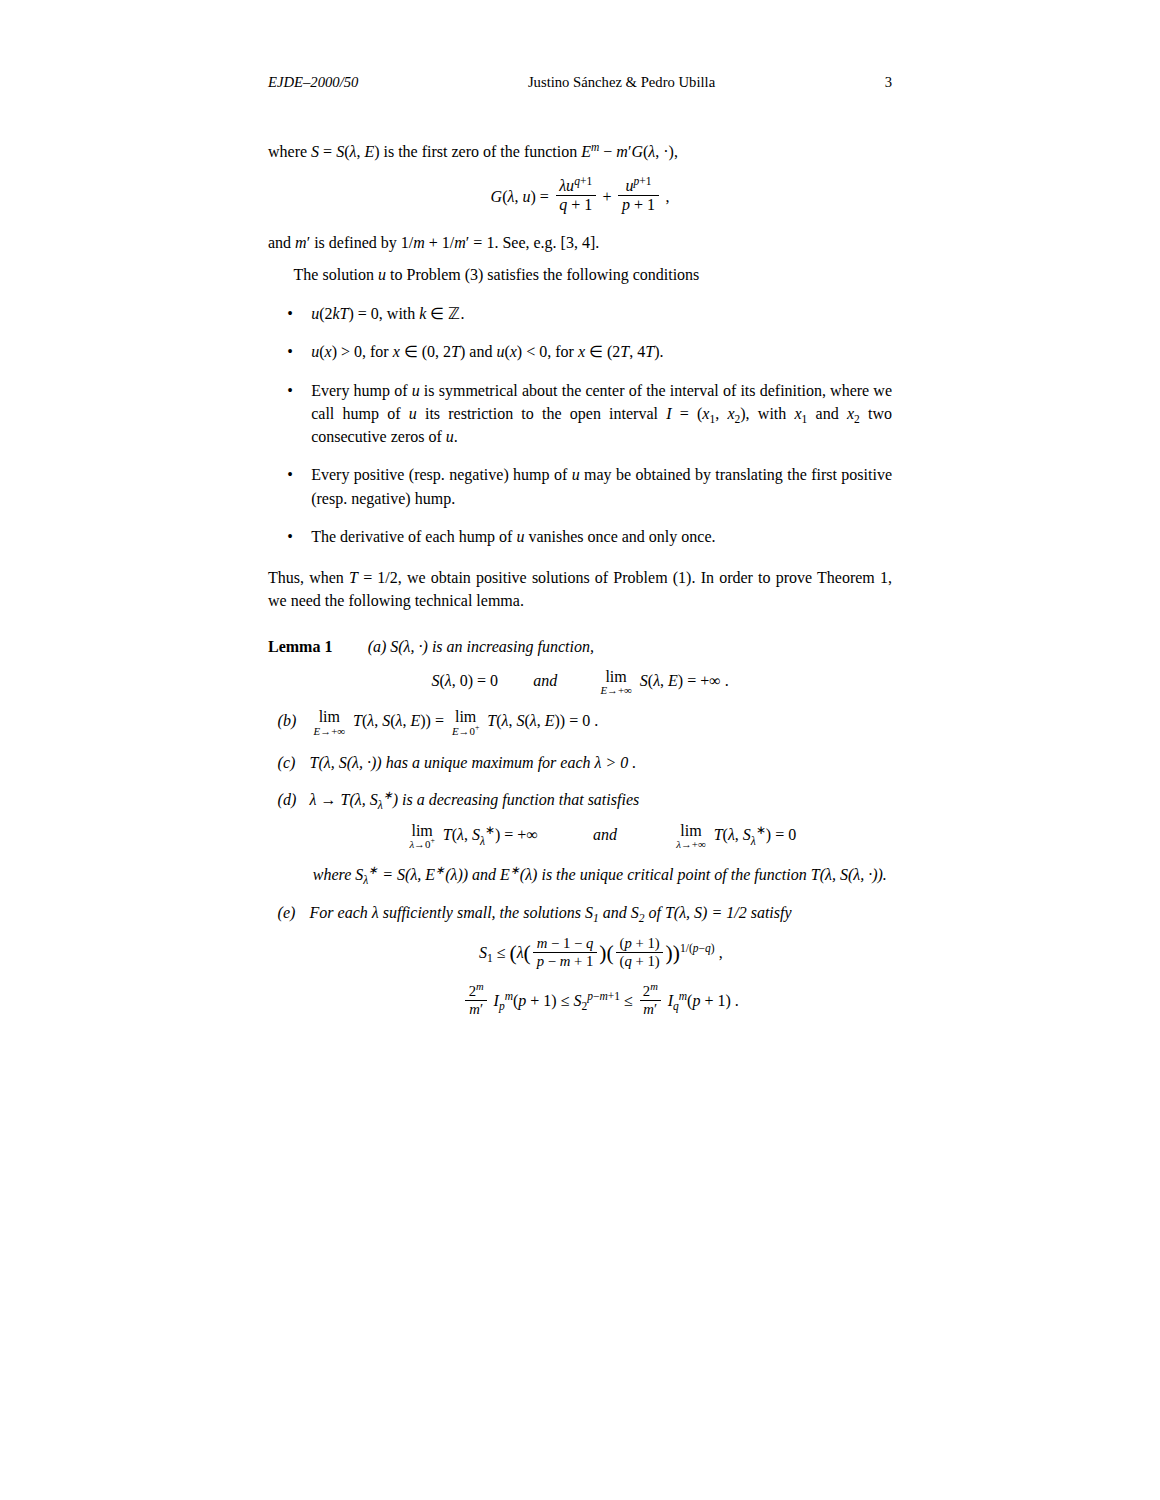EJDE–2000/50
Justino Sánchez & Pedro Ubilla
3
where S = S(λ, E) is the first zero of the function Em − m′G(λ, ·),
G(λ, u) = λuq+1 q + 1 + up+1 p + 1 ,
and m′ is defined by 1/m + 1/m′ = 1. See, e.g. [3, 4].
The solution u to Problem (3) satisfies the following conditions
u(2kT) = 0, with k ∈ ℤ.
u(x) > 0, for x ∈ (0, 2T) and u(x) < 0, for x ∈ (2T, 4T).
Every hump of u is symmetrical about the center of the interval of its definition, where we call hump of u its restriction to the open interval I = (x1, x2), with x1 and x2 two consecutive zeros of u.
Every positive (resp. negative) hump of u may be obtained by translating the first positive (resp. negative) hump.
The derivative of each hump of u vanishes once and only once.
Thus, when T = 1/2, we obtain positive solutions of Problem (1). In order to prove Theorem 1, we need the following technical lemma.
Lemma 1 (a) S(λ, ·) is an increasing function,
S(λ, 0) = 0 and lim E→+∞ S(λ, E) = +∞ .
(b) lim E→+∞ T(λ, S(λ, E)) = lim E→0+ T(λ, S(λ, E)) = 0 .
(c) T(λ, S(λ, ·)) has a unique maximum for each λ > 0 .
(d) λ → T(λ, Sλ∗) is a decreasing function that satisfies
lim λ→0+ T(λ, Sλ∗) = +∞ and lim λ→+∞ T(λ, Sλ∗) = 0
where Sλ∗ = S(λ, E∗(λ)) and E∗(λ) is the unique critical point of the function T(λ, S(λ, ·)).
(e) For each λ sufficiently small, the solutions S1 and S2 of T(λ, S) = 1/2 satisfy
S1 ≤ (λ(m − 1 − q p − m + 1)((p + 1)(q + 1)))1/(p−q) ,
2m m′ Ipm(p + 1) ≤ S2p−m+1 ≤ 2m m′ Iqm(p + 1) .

::::

Extract the lines above from the one containing "(d) λ → T(λ, Sλ∗)" to the last line, both included, exactly as written.

Task answer:
(d) λ → T(λ, Sλ∗) is a decreasing function that satisfies
lim λ→0+ T(λ, Sλ∗) = +∞ and lim λ→+∞ T(λ, Sλ∗) = 0
where Sλ∗ = S(λ, E∗(λ)) and E∗(λ) is the unique critical point of the function T(λ, S(λ, ·)).
(e) For each λ sufficiently small, the solutions S1 and S2 of T(λ, S) = 1/2 satisfy
S1 ≤ (λ(m − 1 − q p − m + 1)((p + 1)(q + 1)))1/(p−q) ,
2m m′ Ipm(p + 1) ≤ S2p−m+1 ≤ 2m m′ Iqm(p + 1) .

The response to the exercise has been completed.